If you think a tenant is dealing drugs, how do you prove it to throw them out? Unless the police come in to arrest them, it's your word against the tenants. The tenant could easily sue the landlord for the false accusations. It has to be the city and landlord working together.
These is no doubt that some shoddy landlords aren't doing there part, but to punish all landlords is just as unfair as punishing all section 8 tenants.
I rented to an elderly couple on section 8 and they were wonderfull people and tenants. I gave them a safe clean place to live and they paid the rent and cared for the house. But going to the sec 8 office I saw a lot of really undesirable people there. These people should have been thrown off the sec 8 program. But since I can't pick and choose my sec 8 tenants without the high risk of being accused of breaking anti discrimination laws, I chose to never rent to sec 8 tenants again. Too bad because I have really well kept and reasonable rentals.
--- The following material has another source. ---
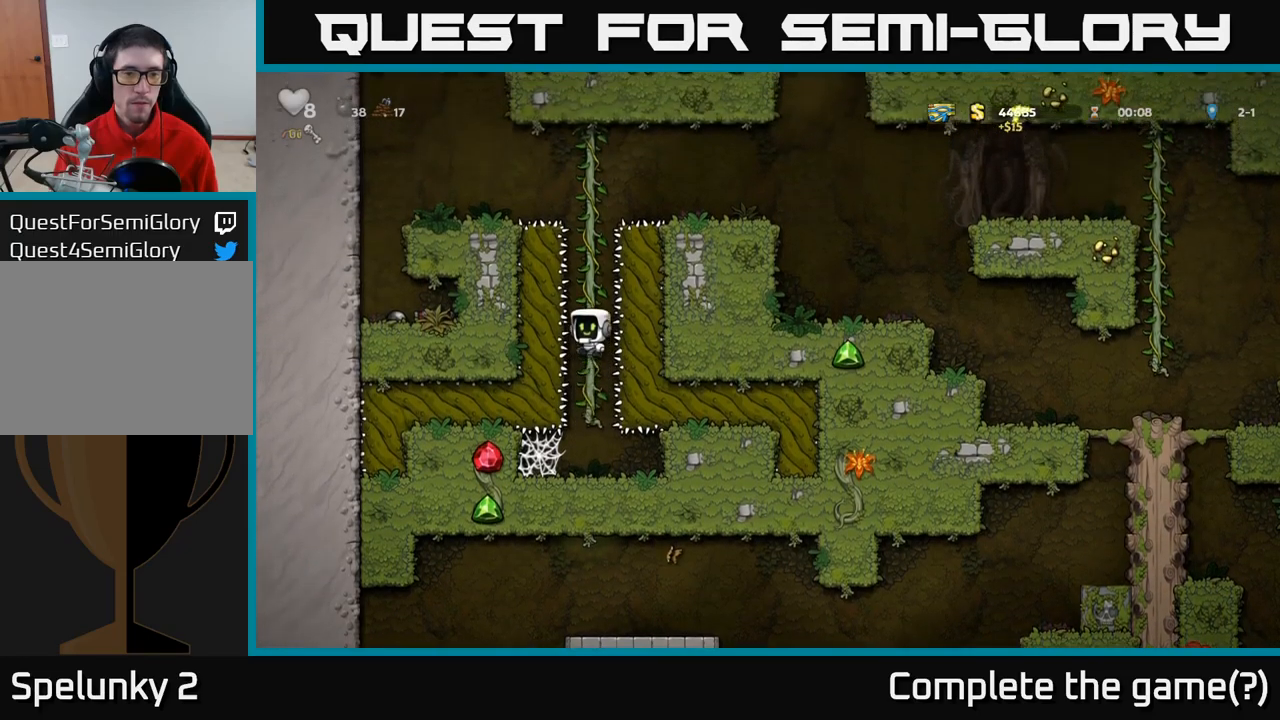
{"dt_ms": 500, "buttons": ["A"], "left_stick": "up", "events": [[34, "A", "up"], [150, "A", "down"], [284, "A", "up"], [450, "A", "down"]]}
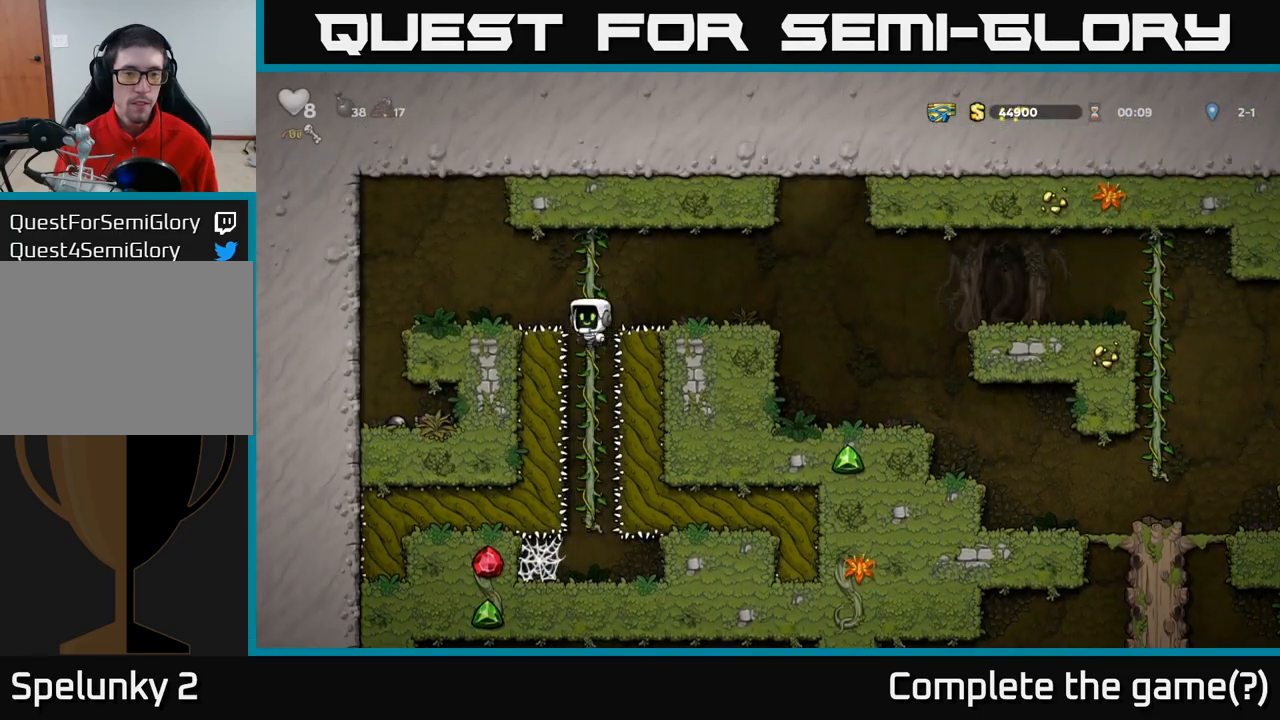
{"dt_ms": 1000, "buttons": [], "left_stick": "right"}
We have lived in lancaster since 86, my wife was here before i met her. We bought our first house in 2001 It was a great neighborhood until about a year ago. Thank you section 8 renters!!! WE now have trash in our streets, because people here in the hood do not pay for trash service. We now have dead lawns and big parties(Which the sheriffs dept gladly shuts down pretty quickly thank you!!!) We also have broken down cars in the front yards, like a pick a part lot. I need the section 8 hotline telephone number if anyone could help me out. We need help here in our neighborbood. Section 8 is really great, if you need it!!!!!
Housing authority investigators start investigations after receiving tips from a Section 8 fraud hotline, (877) 881-7233
The Code Enforcement line (where you can call about the dead lawns, cars, trash, you name it) 661-723-6121
Make sure to jot down all the offending addresses when you call and tell them each and every single one on your block, even if they arent Section 8, any of the houses that look in unrepair or bad lawns, broken down cars, they will still get written up by Code Enforcement.